## INPUT DATA

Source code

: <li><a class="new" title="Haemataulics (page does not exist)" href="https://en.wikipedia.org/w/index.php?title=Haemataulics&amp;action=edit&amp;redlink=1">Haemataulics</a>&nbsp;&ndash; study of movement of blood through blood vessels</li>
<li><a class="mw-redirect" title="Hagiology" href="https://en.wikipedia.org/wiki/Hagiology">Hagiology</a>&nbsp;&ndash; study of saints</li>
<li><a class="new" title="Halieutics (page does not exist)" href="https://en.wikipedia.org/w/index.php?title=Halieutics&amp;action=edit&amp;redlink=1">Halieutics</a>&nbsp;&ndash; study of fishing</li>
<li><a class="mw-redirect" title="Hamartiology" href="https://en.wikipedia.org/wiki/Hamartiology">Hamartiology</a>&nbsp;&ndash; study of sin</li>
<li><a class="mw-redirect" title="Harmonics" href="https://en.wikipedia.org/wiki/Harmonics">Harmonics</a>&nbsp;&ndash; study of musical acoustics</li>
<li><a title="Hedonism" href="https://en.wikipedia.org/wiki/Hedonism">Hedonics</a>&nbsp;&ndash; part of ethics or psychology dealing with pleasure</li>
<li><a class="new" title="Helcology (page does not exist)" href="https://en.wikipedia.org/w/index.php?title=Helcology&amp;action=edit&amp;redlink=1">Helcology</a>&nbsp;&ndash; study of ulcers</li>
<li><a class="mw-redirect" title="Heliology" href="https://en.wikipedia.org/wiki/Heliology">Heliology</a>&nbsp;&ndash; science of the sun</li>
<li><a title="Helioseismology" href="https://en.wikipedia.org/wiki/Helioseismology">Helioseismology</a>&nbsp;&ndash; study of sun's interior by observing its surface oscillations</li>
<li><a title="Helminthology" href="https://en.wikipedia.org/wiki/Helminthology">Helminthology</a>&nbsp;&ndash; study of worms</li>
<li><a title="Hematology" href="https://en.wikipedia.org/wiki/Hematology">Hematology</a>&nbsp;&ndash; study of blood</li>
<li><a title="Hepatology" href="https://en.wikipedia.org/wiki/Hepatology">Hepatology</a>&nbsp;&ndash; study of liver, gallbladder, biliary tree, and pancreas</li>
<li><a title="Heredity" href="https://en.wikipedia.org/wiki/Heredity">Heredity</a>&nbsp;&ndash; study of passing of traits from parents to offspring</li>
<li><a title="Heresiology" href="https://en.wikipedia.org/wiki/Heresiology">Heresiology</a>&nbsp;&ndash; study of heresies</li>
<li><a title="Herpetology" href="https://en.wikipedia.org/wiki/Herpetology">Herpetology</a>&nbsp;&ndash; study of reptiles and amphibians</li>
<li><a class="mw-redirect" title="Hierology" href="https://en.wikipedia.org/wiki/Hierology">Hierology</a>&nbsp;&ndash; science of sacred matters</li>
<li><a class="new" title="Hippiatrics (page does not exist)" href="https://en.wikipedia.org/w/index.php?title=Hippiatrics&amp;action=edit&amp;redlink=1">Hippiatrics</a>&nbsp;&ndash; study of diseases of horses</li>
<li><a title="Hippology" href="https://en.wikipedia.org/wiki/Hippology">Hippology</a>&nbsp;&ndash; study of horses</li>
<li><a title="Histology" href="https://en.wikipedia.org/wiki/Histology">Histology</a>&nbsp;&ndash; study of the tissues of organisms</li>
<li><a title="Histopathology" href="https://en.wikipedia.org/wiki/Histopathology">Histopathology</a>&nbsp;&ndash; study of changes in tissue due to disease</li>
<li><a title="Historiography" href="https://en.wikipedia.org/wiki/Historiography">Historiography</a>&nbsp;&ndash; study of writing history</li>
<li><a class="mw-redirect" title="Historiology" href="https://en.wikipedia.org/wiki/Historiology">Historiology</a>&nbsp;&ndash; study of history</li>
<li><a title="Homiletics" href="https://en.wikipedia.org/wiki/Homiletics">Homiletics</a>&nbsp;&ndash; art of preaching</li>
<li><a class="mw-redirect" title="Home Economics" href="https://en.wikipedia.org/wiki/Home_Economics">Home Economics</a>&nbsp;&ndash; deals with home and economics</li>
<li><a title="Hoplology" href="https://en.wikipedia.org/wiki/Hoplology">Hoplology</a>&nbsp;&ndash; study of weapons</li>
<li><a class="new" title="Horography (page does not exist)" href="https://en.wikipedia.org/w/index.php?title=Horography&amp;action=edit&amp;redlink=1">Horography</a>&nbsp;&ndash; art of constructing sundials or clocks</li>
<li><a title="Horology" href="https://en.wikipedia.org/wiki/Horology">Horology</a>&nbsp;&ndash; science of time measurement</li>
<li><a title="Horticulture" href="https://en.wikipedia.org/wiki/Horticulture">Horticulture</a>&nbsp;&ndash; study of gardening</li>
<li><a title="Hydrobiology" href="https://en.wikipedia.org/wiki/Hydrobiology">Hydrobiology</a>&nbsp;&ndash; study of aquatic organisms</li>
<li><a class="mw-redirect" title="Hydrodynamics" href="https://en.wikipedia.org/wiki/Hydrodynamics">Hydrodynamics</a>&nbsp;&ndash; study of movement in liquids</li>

## JOB ITEM
Repeat the material above in its entirety, exactly.

## YOUR SOLUTION
Source code

: <li><a class="new" title="Haemataulics (page does not exist)" href="https://en.wikipedia.org/w/index.php?title=Haemataulics&amp;action=edit&amp;redlink=1">Haemataulics</a>&nbsp;&ndash; study of movement of blood through blood vessels</li>
<li><a class="mw-redirect" title="Hagiology" href="https://en.wikipedia.org/wiki/Hagiology">Hagiology</a>&nbsp;&ndash; study of saints</li>
<li><a class="new" title="Halieutics (page does not exist)" href="https://en.wikipedia.org/w/index.php?title=Halieutics&amp;action=edit&amp;redlink=1">Halieutics</a>&nbsp;&ndash; study of fishing</li>
<li><a class="mw-redirect" title="Hamartiology" href="https://en.wikipedia.org/wiki/Hamartiology">Hamartiology</a>&nbsp;&ndash; study of sin</li>
<li><a class="mw-redirect" title="Harmonics" href="https://en.wikipedia.org/wiki/Harmonics">Harmonics</a>&nbsp;&ndash; study of musical acoustics</li>
<li><a title="Hedonism" href="https://en.wikipedia.org/wiki/Hedonism">Hedonics</a>&nbsp;&ndash; part of ethics or psychology dealing with pleasure</li>
<li><a class="new" title="Helcology (page does not exist)" href="https://en.wikipedia.org/w/index.php?title=Helcology&amp;action=edit&amp;redlink=1">Helcology</a>&nbsp;&ndash; study of ulcers</li>
<li><a class="mw-redirect" title="Heliology" href="https://en.wikipedia.org/wiki/Heliology">Heliology</a>&nbsp;&ndash; science of the sun</li>
<li><a title="Helioseismology" href="https://en.wikipedia.org/wiki/Helioseismology">Helioseismology</a>&nbsp;&ndash; study of sun's interior by observing its surface oscillations</li>
<li><a title="Helminthology" href="https://en.wikipedia.org/wiki/Helminthology">Helminthology</a>&nbsp;&ndash; study of worms</li>
<li><a title="Hematology" href="https://en.wikipedia.org/wiki/Hematology">Hematology</a>&nbsp;&ndash; study of blood</li>
<li><a title="Hepatology" href="https://en.wikipedia.org/wiki/Hepatology">Hepatology</a>&nbsp;&ndash; study of liver, gallbladder, biliary tree, and pancreas</li>
<li><a title="Heredity" href="https://en.wikipedia.org/wiki/Heredity">Heredity</a>&nbsp;&ndash; study of passing of traits from parents to offspring</li>
<li><a title="Heresiology" href="https://en.wikipedia.org/wiki/Heresiology">Heresiology</a>&nbsp;&ndash; study of heresies</li>
<li><a title="Herpetology" href="https://en.wikipedia.org/wiki/Herpetology">Herpetology</a>&nbsp;&ndash; study of reptiles and amphibians</li>
<li><a class="mw-redirect" title="Hierology" href="https://en.wikipedia.org/wiki/Hierology">Hierology</a>&nbsp;&ndash; science of sacred matters</li>
<li><a class="new" title="Hippiatrics (page does not exist)" href="https://en.wikipedia.org/w/index.php?title=Hippiatrics&amp;action=edit&amp;redlink=1">Hippiatrics</a>&nbsp;&ndash; study of diseases of horses</li>
<li><a title="Hippology" href="https://en.wikipedia.org/wiki/Hippology">Hippology</a>&nbsp;&ndash; study of horses</li>
<li><a title="Histology" href="https://en.wikipedia.org/wiki/Histology">Histology</a>&nbsp;&ndash; study of the tissues of organisms</li>
<li><a title="Histopathology" href="https://en.wikipedia.org/wiki/Histopathology">Histopathology</a>&nbsp;&ndash; study of changes in tissue due to disease</li>
<li><a title="Historiography" href="https://en.wikipedia.org/wiki/Historiography">Historiography</a>&nbsp;&ndash; study of writing history</li>
<li><a class="mw-redirect" title="Historiology" href="https://en.wikipedia.org/wiki/Historiology">Historiology</a>&nbsp;&ndash; study of history</li>
<li><a title="Homiletics" href="https://en.wikipedia.org/wiki/Homiletics">Homiletics</a>&nbsp;&ndash; art of preaching</li>
<li><a class="mw-redirect" title="Home Economics" href="https://en.wikipedia.org/wiki/Home_Economics">Home Economics</a>&nbsp;&ndash; deals with home and economics</li>
<li><a title="Hoplology" href="https://en.wikipedia.org/wiki/Hoplology">Hoplology</a>&nbsp;&ndash; study of weapons</li>
<li><a class="new" title="Horography (page does not exist)" href="https://en.wikipedia.org/w/index.php?title=Horography&amp;action=edit&amp;redlink=1">Horography</a>&nbsp;&ndash; art of constructing sundials or clocks</li>
<li><a title="Horology" href="https://en.wikipedia.org/wiki/Horology">Horology</a>&nbsp;&ndash; science of time measurement</li>
<li><a title="Horticulture" href="https://en.wikipedia.org/wiki/Horticulture">Horticulture</a>&nbsp;&ndash; study of gardening</li>
<li><a title="Hydrobiology" href="https://en.wikipedia.org/wiki/Hydrobiology">Hydrobiology</a>&nbsp;&ndash; study of aquatic organisms</li>
<li><a class="mw-redirect" title="Hydrodynamics" href="https://en.wikipedia.org/wiki/Hydrodynamics">Hydrodynamics</a>&nbsp;&ndash; study of movement in liquids</li>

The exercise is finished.